### Instructions to follow
Copy the lines exactly. Begin at the first line of the data and stop after the line with "right elbow: (137, 194)".

### Data entries
|---|
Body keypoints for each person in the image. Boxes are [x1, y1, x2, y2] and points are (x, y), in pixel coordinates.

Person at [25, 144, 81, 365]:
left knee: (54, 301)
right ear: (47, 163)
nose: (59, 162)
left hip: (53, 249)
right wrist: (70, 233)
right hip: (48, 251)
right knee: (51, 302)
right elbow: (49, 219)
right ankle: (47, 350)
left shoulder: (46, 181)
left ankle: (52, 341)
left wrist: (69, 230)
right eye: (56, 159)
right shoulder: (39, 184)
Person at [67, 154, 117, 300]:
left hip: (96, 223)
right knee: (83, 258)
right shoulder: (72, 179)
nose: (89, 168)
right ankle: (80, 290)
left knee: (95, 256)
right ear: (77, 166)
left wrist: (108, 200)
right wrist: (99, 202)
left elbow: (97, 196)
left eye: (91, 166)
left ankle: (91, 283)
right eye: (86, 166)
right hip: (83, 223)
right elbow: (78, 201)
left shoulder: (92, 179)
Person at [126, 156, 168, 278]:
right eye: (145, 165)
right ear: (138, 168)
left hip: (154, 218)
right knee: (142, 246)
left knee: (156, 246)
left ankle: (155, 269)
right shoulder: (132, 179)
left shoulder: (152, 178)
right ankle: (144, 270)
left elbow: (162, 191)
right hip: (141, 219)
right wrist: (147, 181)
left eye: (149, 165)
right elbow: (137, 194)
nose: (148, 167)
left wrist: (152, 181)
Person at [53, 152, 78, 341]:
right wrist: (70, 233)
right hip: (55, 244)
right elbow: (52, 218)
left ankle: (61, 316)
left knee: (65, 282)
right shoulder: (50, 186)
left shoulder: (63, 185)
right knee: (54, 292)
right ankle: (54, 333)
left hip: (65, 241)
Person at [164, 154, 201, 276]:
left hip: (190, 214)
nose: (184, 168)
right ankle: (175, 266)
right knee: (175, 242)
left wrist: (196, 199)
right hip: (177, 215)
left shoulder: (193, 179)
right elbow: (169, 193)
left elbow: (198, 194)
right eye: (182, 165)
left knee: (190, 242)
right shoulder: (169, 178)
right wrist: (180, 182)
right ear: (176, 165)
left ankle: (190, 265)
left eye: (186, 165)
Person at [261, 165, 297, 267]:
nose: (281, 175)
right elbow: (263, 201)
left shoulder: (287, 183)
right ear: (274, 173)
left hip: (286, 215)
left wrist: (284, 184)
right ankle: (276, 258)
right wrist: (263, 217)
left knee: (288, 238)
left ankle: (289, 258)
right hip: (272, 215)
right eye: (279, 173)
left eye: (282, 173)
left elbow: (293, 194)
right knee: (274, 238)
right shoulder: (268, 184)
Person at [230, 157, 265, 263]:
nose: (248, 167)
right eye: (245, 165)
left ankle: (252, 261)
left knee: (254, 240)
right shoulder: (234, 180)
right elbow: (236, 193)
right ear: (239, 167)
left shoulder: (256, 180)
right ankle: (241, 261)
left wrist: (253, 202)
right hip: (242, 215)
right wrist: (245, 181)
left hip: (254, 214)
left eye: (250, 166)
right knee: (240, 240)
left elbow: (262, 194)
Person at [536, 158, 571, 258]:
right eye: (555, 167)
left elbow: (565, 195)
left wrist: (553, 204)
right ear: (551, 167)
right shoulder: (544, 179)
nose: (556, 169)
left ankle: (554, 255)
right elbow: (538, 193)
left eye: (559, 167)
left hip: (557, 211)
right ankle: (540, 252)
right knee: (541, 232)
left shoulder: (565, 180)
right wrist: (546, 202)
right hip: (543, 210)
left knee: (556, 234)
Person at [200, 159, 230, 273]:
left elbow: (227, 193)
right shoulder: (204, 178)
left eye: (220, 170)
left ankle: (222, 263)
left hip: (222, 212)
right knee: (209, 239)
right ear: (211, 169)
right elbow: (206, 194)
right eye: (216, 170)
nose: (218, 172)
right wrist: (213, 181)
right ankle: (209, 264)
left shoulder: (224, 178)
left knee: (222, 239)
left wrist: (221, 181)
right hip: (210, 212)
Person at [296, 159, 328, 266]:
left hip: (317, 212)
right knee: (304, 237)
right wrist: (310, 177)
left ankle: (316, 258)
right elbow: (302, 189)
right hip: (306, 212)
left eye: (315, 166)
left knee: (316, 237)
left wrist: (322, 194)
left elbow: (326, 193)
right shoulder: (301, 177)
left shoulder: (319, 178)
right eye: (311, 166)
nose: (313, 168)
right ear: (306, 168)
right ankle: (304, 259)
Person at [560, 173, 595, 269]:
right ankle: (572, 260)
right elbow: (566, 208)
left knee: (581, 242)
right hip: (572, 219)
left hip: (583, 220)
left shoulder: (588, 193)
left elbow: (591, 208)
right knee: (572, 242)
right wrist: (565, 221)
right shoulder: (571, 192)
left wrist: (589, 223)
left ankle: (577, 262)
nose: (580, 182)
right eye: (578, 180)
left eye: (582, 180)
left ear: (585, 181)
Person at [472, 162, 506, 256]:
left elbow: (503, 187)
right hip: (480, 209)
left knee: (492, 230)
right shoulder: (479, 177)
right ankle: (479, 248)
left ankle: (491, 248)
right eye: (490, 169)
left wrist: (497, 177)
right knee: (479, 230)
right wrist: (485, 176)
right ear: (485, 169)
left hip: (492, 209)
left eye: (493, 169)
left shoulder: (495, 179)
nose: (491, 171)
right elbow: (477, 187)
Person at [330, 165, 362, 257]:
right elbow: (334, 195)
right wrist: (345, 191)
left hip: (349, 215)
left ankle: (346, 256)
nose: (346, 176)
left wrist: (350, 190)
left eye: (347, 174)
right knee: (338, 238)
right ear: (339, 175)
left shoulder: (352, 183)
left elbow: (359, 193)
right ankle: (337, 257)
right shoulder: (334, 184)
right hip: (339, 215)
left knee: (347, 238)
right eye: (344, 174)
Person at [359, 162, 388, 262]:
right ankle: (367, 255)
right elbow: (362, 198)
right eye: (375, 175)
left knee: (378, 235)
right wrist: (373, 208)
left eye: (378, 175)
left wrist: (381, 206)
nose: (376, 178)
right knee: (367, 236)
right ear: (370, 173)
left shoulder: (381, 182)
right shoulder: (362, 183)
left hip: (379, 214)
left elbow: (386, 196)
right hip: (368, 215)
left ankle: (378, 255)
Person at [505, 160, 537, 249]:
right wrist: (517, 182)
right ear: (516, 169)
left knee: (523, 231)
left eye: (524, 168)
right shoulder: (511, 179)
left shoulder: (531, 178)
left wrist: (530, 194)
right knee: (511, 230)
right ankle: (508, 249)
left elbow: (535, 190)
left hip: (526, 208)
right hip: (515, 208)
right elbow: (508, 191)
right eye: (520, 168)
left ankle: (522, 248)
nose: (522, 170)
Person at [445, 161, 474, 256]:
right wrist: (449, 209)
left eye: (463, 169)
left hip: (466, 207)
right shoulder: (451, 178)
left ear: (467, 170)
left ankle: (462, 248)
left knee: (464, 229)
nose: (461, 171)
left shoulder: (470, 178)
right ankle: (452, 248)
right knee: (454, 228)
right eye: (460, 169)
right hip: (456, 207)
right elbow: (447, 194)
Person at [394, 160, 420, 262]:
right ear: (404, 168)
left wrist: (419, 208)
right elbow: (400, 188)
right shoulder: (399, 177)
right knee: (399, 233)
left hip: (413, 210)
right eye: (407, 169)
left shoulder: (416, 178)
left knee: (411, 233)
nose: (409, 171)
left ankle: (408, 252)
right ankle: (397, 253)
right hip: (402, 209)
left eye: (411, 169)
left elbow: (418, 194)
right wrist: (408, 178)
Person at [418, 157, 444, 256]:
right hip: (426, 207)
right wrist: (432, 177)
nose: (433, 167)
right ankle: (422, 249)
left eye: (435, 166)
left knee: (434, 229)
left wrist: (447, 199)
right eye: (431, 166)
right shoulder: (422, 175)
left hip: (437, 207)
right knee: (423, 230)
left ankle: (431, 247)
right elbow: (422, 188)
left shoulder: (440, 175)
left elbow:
|---|
### Solution below
Body keypoints for each person in the image. Boxes are [x1, y1, x2, y2] and points are (x, y), in pixel coordinates.

Person at [25, 144, 81, 365]:
left knee: (54, 301)
right ear: (47, 163)
nose: (59, 162)
left hip: (53, 249)
right wrist: (70, 233)
right hip: (48, 251)
right knee: (51, 302)
right elbow: (49, 219)
right ankle: (47, 350)
left shoulder: (46, 181)
left ankle: (52, 341)
left wrist: (69, 230)
right eye: (56, 159)
right shoulder: (39, 184)
Person at [67, 154, 117, 300]:
left hip: (96, 223)
right knee: (83, 258)
right shoulder: (72, 179)
nose: (89, 168)
right ankle: (80, 290)
left knee: (95, 256)
right ear: (77, 166)
left wrist: (108, 200)
right wrist: (99, 202)
left elbow: (97, 196)
left eye: (91, 166)
left ankle: (91, 283)
right eye: (86, 166)
right hip: (83, 223)
right elbow: (78, 201)
left shoulder: (92, 179)
Person at [126, 156, 168, 278]:
right eye: (145, 165)
right ear: (138, 168)
left hip: (154, 218)
right knee: (142, 246)
left knee: (156, 246)
left ankle: (155, 269)
right shoulder: (132, 179)
left shoulder: (152, 178)
right ankle: (144, 270)
left elbow: (162, 191)
right hip: (141, 219)
right wrist: (147, 181)
left eye: (149, 165)
right elbow: (137, 194)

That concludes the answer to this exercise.